Whenever new compute is needed for a cluster, job, or service, SkyPilot’s provisioner natively optimizes for cost and capacity, choosing the infra option that is the cheapest and available.

For example, if you want to launch a cluster with 8 A100 GPUs, SkyPilot will try all infra options in the given search space in the “cheapest and available” order, with auto-failover:

As such, SkyPilot users no longer need to worry about specific infra details, manual retry, or manual setup. Workloads also obtain higher GPU capacity and cost savings.

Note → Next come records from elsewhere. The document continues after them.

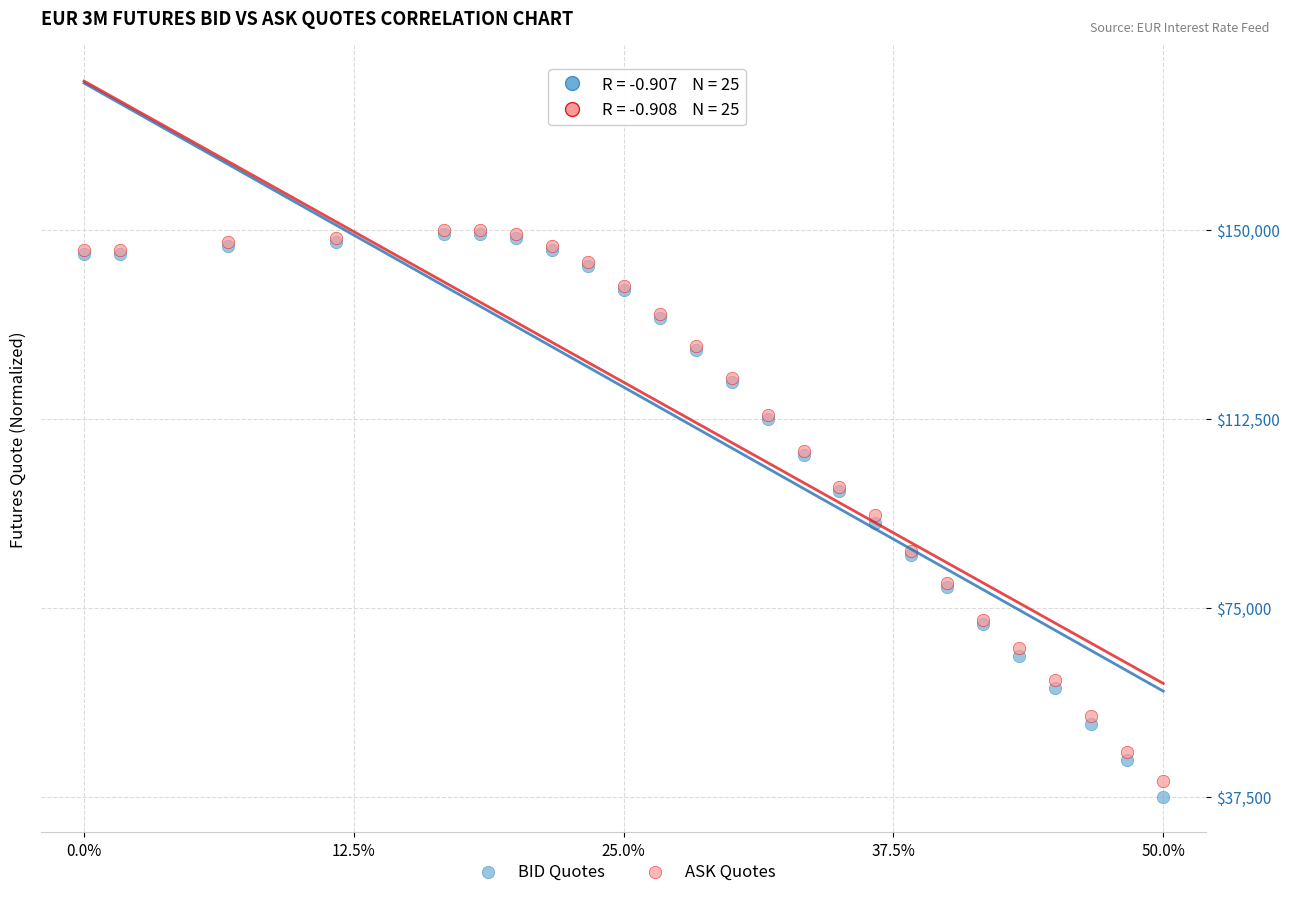

What are all the series names shown in the legend?

BID Quotes, ASK Quotes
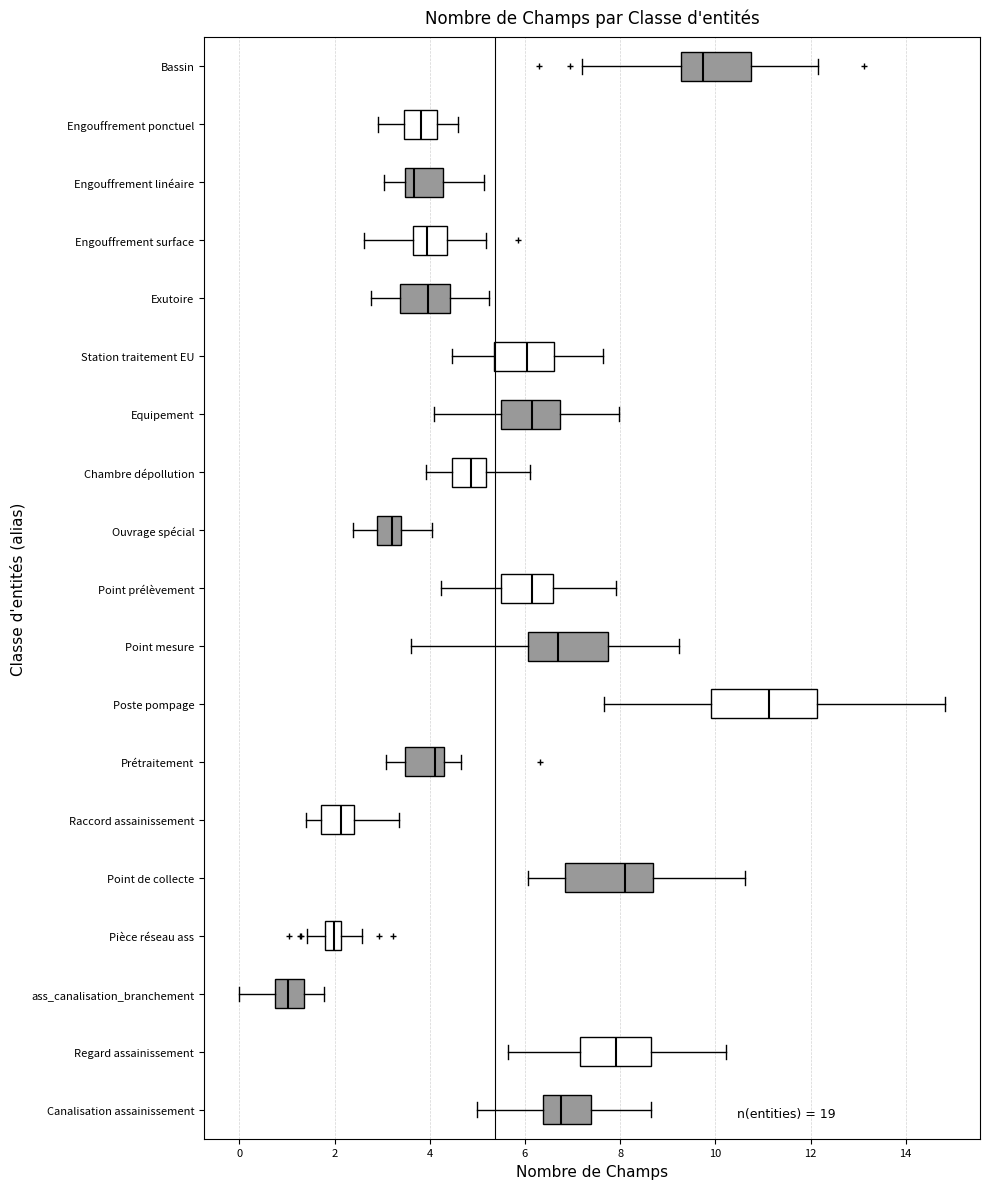

Which box's median line is the furthest to the right?

Poste pompage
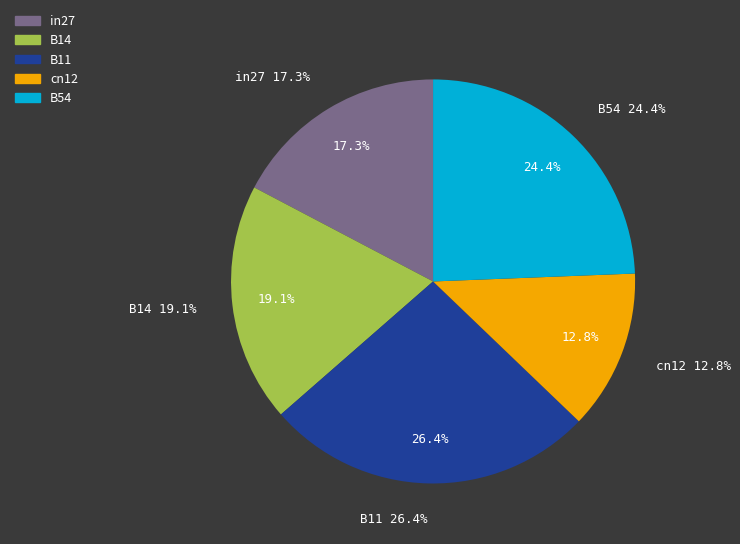

Rank the categories by value from highest to lowest.

B11, B54, B14, in27, cn12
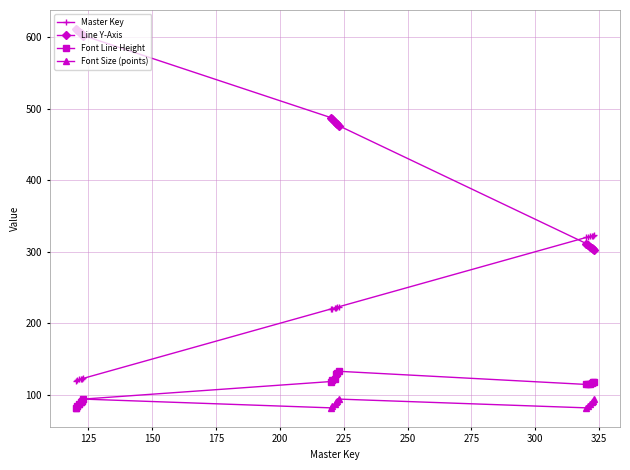

True or false: Master Key and Font Line Height intersect in this chart.

False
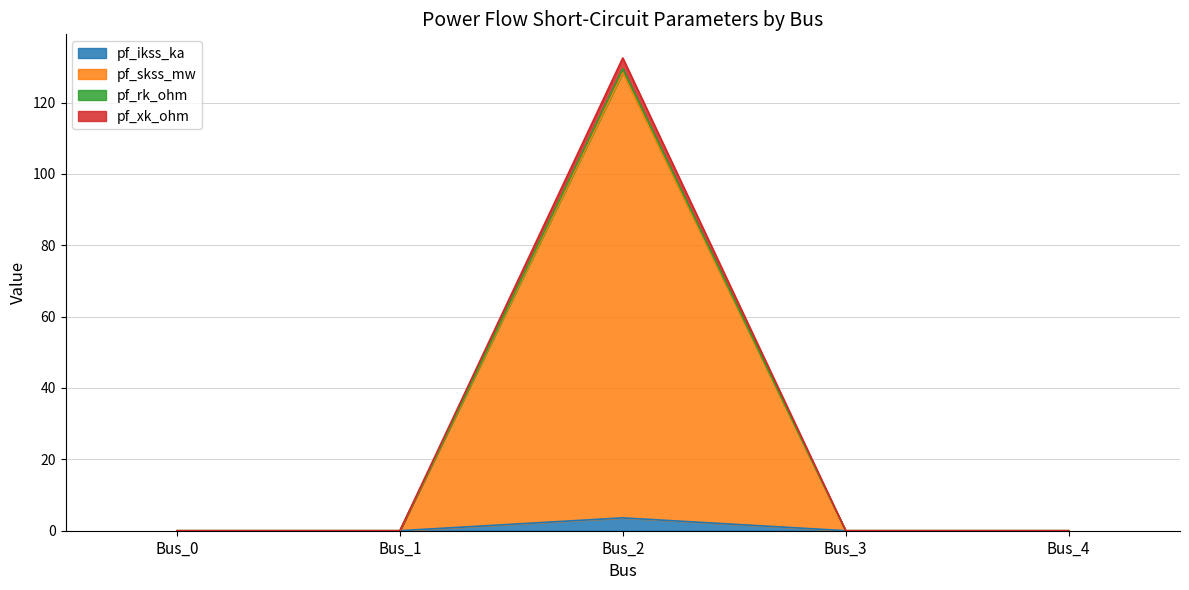

At which label is pf_rk_ohm closest to 64?

Bus_0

Users can specify each workload’s search space. It can be as flexible or as specific as desired. Example search spaces that can be specified:

Use the cheapest and available GPUs out of a set, {A10g:8, A10:8, L4:8, A100:8}
Use my Kubernetes cluster or any accessible clouds (pictured above)
Use either a spot or on-demand H100 GPU
Use AWS’s five European regions only
Use a specific zone, region, or cloud

Optimization is performed within the search space. See Provisioning Compute for details.

Use SkyPilot locally or deploy for a team#

SkyPilot can be used locally or deployed as a centralized API server for your team.

Team deployment enables you to share and manage compute resources across many users:

Deploy once and use anywhere: Deploy a SkyPilot API server in Kubernetes or on a cloud VM and access it anywhere.
Resource sharing in a team: Team members can share resources with each other.
Easy onboarding for new members: Users can run SkyPilot commands without setting up local cloud credentials.
Global view and control: Admins obtain a single pane of glass for the entire team’s compute resources—across clusters and regions.

See API Server Deployment for details.